10 contemporary British novels every Nigerian would fall in love with
We all grew up reading Jane Austen, Charles Dickens, William Shakespeare for WAEC exams that made it compulsory to at least read one classic, neglecting a relatively small amount of other brilliant contemporary British authors.
Far from doting upon the same social issues, these novels often express the difficulties of adjusting to modernity after colonial rule, to adapting to suburban life, to rejecting and accepting new subversive movements.
And yes it would give you an insight into how to nail the almighty British accent.
1. Me Before You by Jojo Moyes
This is one of the most charming and heartbreaking love stories you will ever read. You’ll laugh, you’ll weep, and when you turn the last page, you’ll want to start all over again.
The movie trailer of the book is out and it would blow your mind.
2. White Teeth by Zadie Smith
Set in modern London, Zadie Smith’s debut novel chronicles Bangladeshi and Jamaican families as they struggle to express their identity in an increasingly saturated society. While it takes on faith, race, gender, history, and culture. Zadie Smith's dazzling first novel is not to be missed.
3. The Unconsoled by Kazuo Ishiguro
Ishiguro is the king of the unreliable narrator, and in The Unconsoled, a pianist begins to lose his memory and sense of place in the world.
4. The Paying Guests by Sarah Waters
Sarah Waters earned a reputation as one of Britain’s great writers of historical fiction, and here she delivers again. A love story, a tension-filled crime story, and a beautifully atmospheric portrait of 1920s London.

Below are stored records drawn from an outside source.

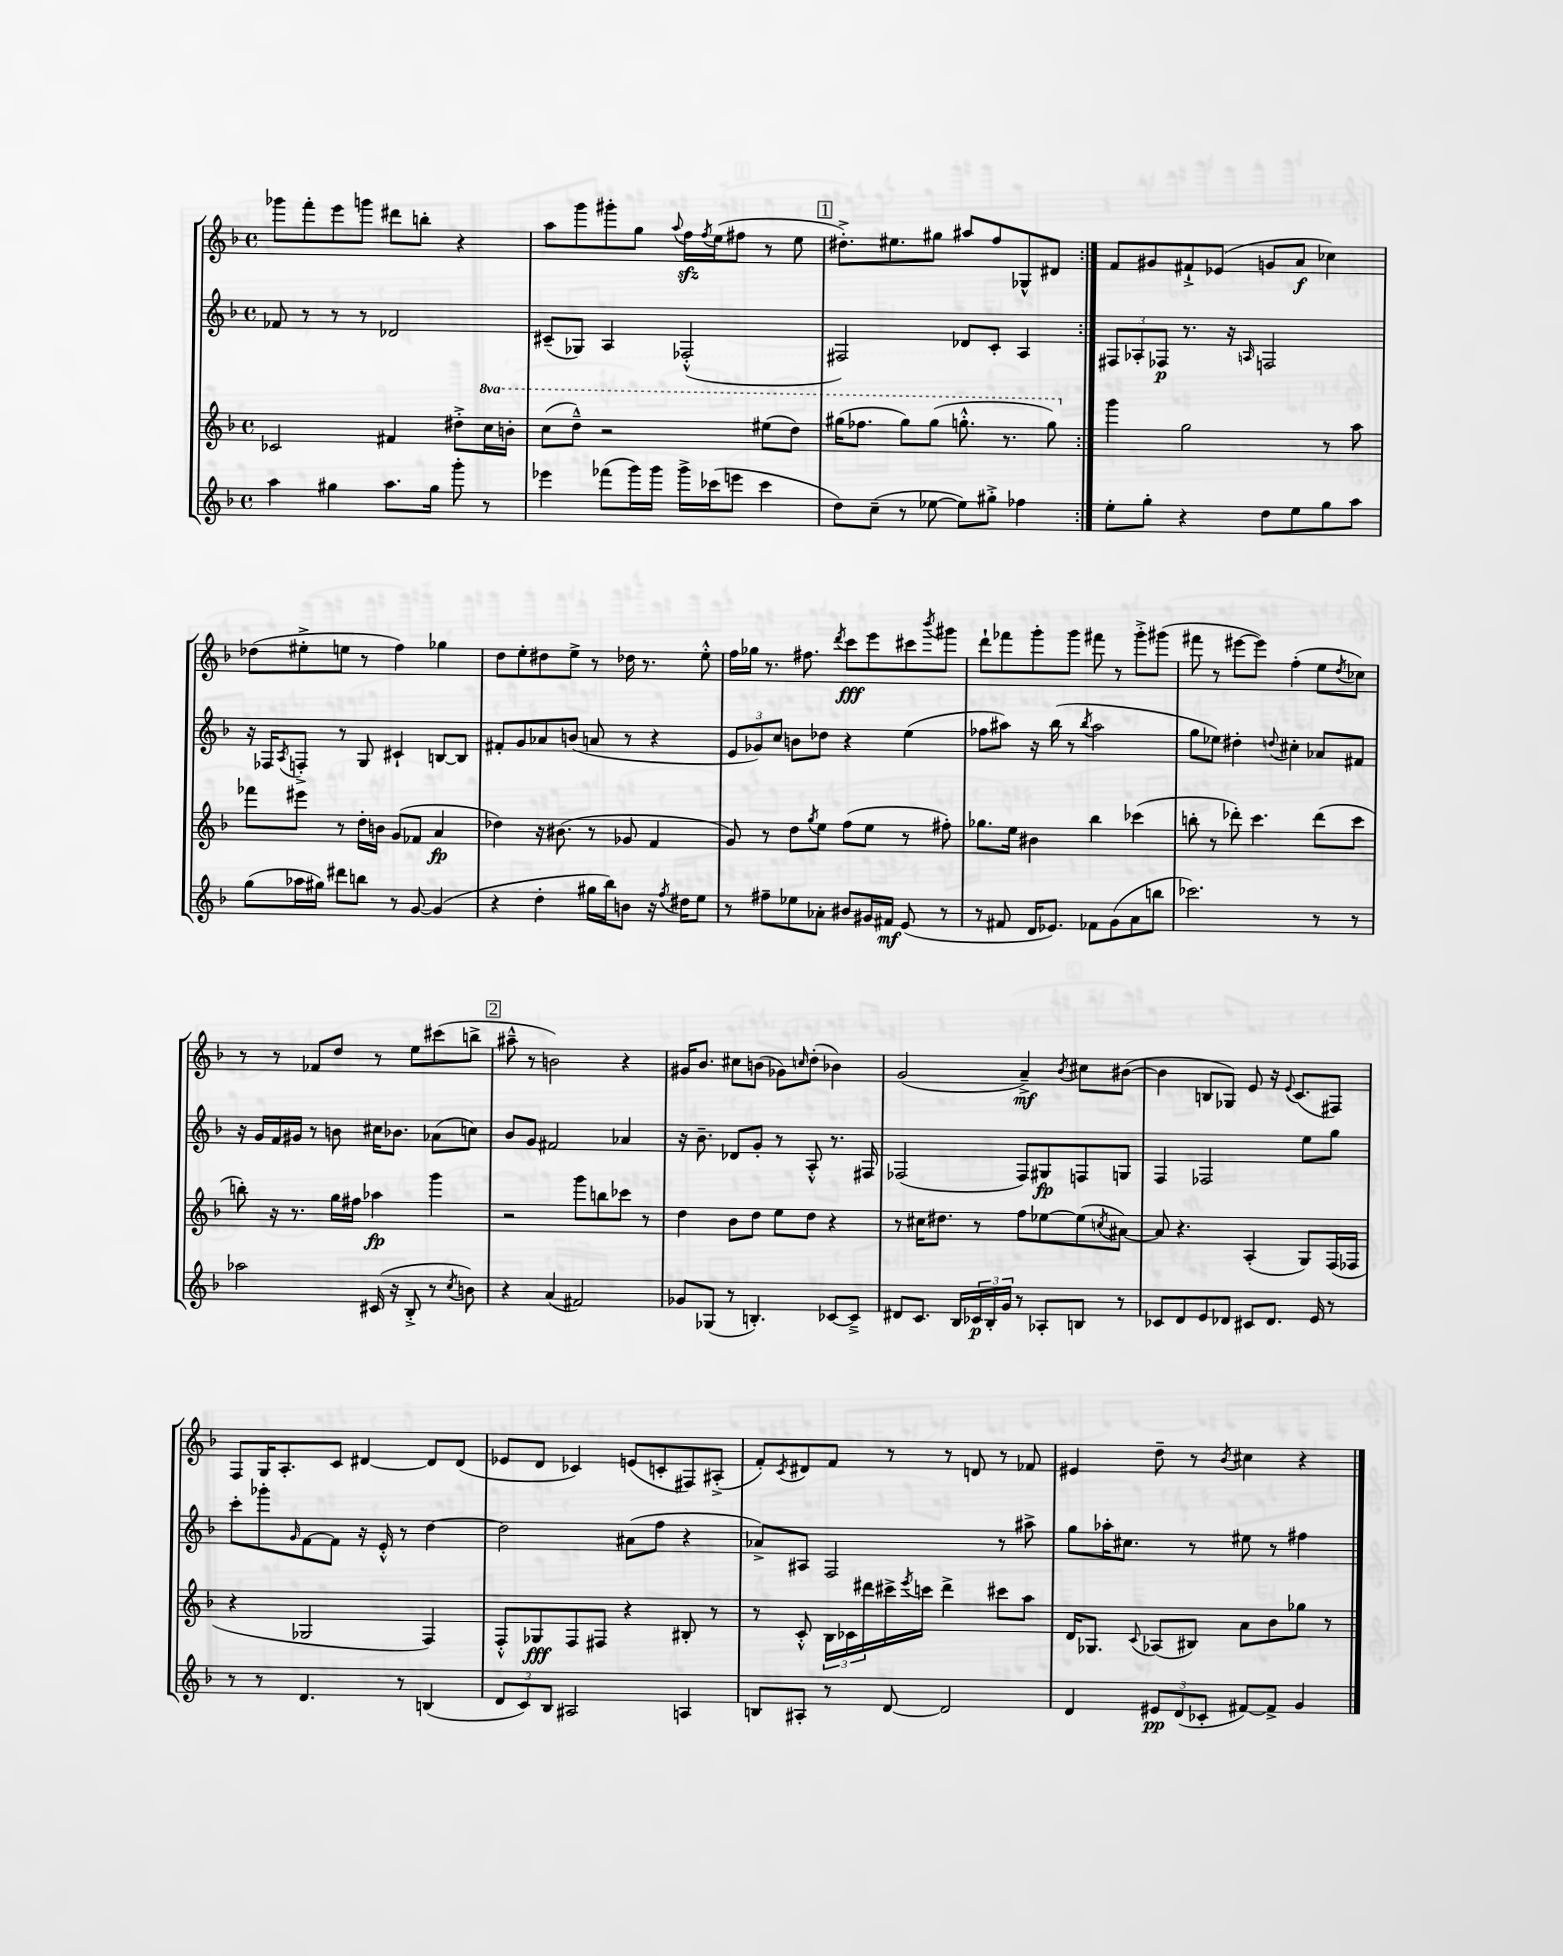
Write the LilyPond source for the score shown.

<<
\new StaffGroup <<
\new Staff = "s0" {
    \clef treble \key f \major \defaultTimeSignature \time 4/4
    \repeat volta 2 { ges'''8 f'''8-. e'''8 g'''8 dis'''8 b''8-. r4 |
    a''8 g'''8 gis'''8-. g''8 \appoggiatura { a''8 } f''16\sfz \acciaccatura { f''8 } e''16( fis''8 r8 e''8 |
    \mark \markup { \box "1" } dis''8.-.->) eis''8. gis''8 ais''8 f''8 ges8-^ dis'8 | }
    f'8 gis'8 fis'8-!-> ees'8( g'8 a'8\f ces''4) |
    des''8( eis''8-.-> e''8 r8 f''4) ges''4 |
    d''8 e''8-. dis''8 e''8-> r8 des''16 r8. e''8-.-^ |
    f''16 ges''16 r8. fis''8. \acciaccatura { d'''8 } c'''8\fff e'''8 cis'''8 \acciaccatura { bes'''8 } gis'''8 |
    d'''8-! fes'''8 g'''8-. g'''8 fis'''8 r8 g'''8-.-> gis'''8( |
    fis'''8 r8 eis'''8~ eis'''8) f''4-.( e''8 \acciaccatura { d''8 } ces''8) |
    r8 r8 fes'8 d''8 r8 e''8 cis'''8( b''8-> |
    \mark \markup { \box "2" } ais''8---^ r8 b'2) r4 |
    gis'16 bes'8. cis''8 b'8( ges'8) \grace { c''16 } d''8-.( bes'4) |
    g'2( a'4--->\mf) \acciaccatura { bes'8 } cis''8 bis'8~( |
    bis'4 b8 ges8) e'8 r16 \appoggiatura { e'8 } c'8.( fis8) |
    f8 g16 a8.-. c'8 dis'4~ dis'8 dis'8( |
    ees'8 d'8 ces'4) e'8( c'8-. fis8) ais8-.->( |
    f'8-.) \acciaccatura { c'8 } dis'8 f'8 r8 r8 d'8 r8 fes'8 |
    eis'4 d''8-- r8 \acciaccatura { bes'8 } cis''4 r4 \bar "|." |
}
\new Staff = "s1" {
    \clef treble \key f \major \defaultTimeSignature \time 4/4
    \repeat volta 2 { fes'8 r8 r8 r8 des'2 |
    cis'8--( ges8) a4 fes2-.-^( |
    \mark \markup { \box "1" } fis2) des'8 c'8-. a4 | }
    \tuplet 3/2 { fis8 aes8-. fes8\p } r8. r16 \grace { a16 } f2 |
    r16 fes16 \acciaccatura { a8 } f8-.-> r8 g8 cis'4-! b8~ b8 |
    fis'8-. g'8 aes'8 b'8( a'8 r8 r4 |
    \tuplet 3/2 { e'8 ges'8) c''8 } b'8 des''8 r4 e''4( |
    fes''8 ais''8) r16 bes''16( r8 \acciaccatura { bes''8 } ais''2 |
    g''8 ees''8) dis''4-. \appoggiatura { d''8 } cis''4-. aes'8 fis'8 |
    r16 g'16 f'16 gis'16 r8 b'8 cis''16 bes'8. aes'8( c''8) |
    \mark \markup { \box "2" } bes'8 g'8 fis'2 aes'4 |
    r16 bes'8.-- des'8 g'8-. r8 a8-.-^ r8. fis16 |
    fes2( fes8) gis8\fp f8 g8 |
    f4 fes2 e''8 g''8 |
    c'''8-. ges'''8-. \grace { g'16 } f'8~ f'8 r16 e'16-.-^ r8 d''4~ |
    d''2 ais'8( f''8 r4 |
    aes'8->) ais8 f2 r8 ais''8-> |
    g''8 aes''16-. cis''8. r8 eis''8 r8 fis''4 \bar "|." |
}
\new Staff = "s2" {
    \clef treble \key f \major \defaultTimeSignature \time 4/4 \set Staff.ottavationMarkups = #ottavation-simple-ordinals
    \repeat volta 2 { ces'2 fis'4 dis''8-.-> \ottava #1 c'''16 b''16-. |
    c'''8( d'''8---^) r2 eis'''8( d'''8) |
    \mark \markup { \box "1" } gis'''16( fes'''8. gis'''8) gis'''8( g'''8.-.-^ r8. g'''8) \ottava #0 | }
    g'''4 g''2 r8 a''8 |
    fes'''8 eis'''8 r8 d''16-. b'16 g'8( fes'8 a'4\fp |
    des''4) r16 bis'8.( r8 ges'8 f'4 |
    g'8) r8 d''8 \acciaccatura { g''8 } e''8 f''8( e''8 r8 fis''8-.) |
    ges''8. e''16 bis'4 bes''4 ces'''4( |
    b''8-. r8 des'''8-.) c'''4. des'''8( c'''8 |
    b''8-.) r16 r8. g''16 fis''16 aes''4\fp g'''4 |
    \mark \markup { \box "2" } r2 g'''8 b''8 ces'''8 r8 |
    d''4 bes'8 d''8 e''8 d''8 r4 |
    r8 cis''16 dis''8. r8 f''8 ees''8~ ees''8( \acciaccatura { c''8 } ais'8~) |
    ais'8 r4. a4-.( g8) f16( fes16 |
    r4 ges2 f4) |
    f8-.-^ ges8\fff f8 fis8 r4 bis8-. r8 |
    r8 c'8-.-^ \tuplet 3/2 { bes16 ces'16 dis'''16 } cis'''16-> \acciaccatura { e'''8 } c'''16 dis'''4-> cis'''8 a''8 |
    d'16 ges8. \appoggiatura { c'8 } aes8( bis8) a'8 bes'8 ges''8 r8 \bar "|." |
}
\new Staff = "s3" {
    \clef treble \key f \major \defaultTimeSignature \time 4/4
    \repeat volta 2 { a''4 gis''4 a''8. gis''16 g'''8-. r8 |
    ees'''4 fes'''8( g'''16) g'''16 g'''16-> ces'''16( e'''8 ces'''4 |
    \mark \markup { \box "1" } d''8) c''8--( r8 ees''8~ ees''8) gis''8-.-> fes''4 | }
    e''8-. g''8-. r4 d''8 e''8 g''8 a''8 |
    g''8( aes''16 gis''16) dis'''8 b''8 r8 g'8~ g'4( |
    r4 d''4-. gis''16 bes''16) b'8 r16 \acciaccatura { f''8 } dis''16 e''8 |
    r8 fis''8-- ees''8 aes'8-. bis'8 gis'16 fis'16\mf e'8( r8 |
    r8 fis'8 d'16 ees'8.) fes'8 g'8( a'8 b''8 |
    ces'''2.) r8 r8 |
    aes''2 cis'16( r16 bes8-.-> r8 \acciaccatura { c''8 } b'8) |
    \mark \markup { \box "2" } r4 a'4( fis'2) |
    ges'8 ges8( r8 b4.-.) ces'8~ ces'8---> |
    dis'8 c'8. bes16 \tuplet 3/2 { ces'16\p bes16-. g'16 } r8 aes8-. b8 r8 |
    ces'8 d'8 e'8 des'8 cis'8 des'8. e'16 r8 |
    r8 r8 d'4. r8 b4( |
    \tuplet 3/2 { d'8 c'8) bes8 } ais2 a4 |
    b8 ais8-. r8 d'8~ d'2 |
    d'4 \tuplet 3/2 { eis'8\pp d'8( ces'8-. } fis'8~) fis'8-> g'4 \bar "|." |
}
>>
>>
\layout { \context { \Score \remove "Bar_number_engraver" } }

5. How to Be Both by Ali Smith
How to be both is a novel all about art’s versatility. It’s a fast-moving genre-bending conversation between forms, times, truths and fictions. There’s a Renaissance artist of the 1460s. There’s the child of a child of the 1960s. Two tales of love and injustice twist into a singular yarn where time gets timeless, structural gets playful, knowing gets mysterious, fictional gets real—and all life’s givens get given a second chance.
6. Life After Life by Kate Atkinson
If there were an infinite number of chances to live your life, would you be able to save the world from its own destiny? Wildly inventive, darkly comic, and startlingly poignant, this is Kate Atkinson at her absolute best.
7. The Sense of an Ending by Julian Barnes
A novel so compelling that it begs to be read in a single sitting, this Man Booker Prize–winning novel of stunning psychological and emotional depth and sophistication is a brilliant new chapter in Julian Barnes’s oeuvre.
8. Wolf Hall by Hilary Mantel
One of Britain’s most accomplished, acclaimed, and garlanded writers, Hilary Mantel brutally and acutely recreates Tudor England in this Man Booker Prize–winning novel. She deploys her gifts for penetrating, unsparing characterization to breathe thrilling new life into the well-trodden territory of Henry VIII and his court.
9. The Child in Time by Ian MacEwan
Once a child goes missing, she becomes frozen in her parents’ mind at the age of her disappearance.
10. Bridget Jones's Diary by Helen Fielding
Meet Bridget Jones—a 30-something Singleton who is certain she would have all the answers if she could:
a. lose 7 pounds
b. stop smoking
c. develop Inner Poise
Through it all, Bridget will have you helpless with laughter, and like millions of readers the world around the world — you'll find yourself shouting, "Bridget Jones is me!"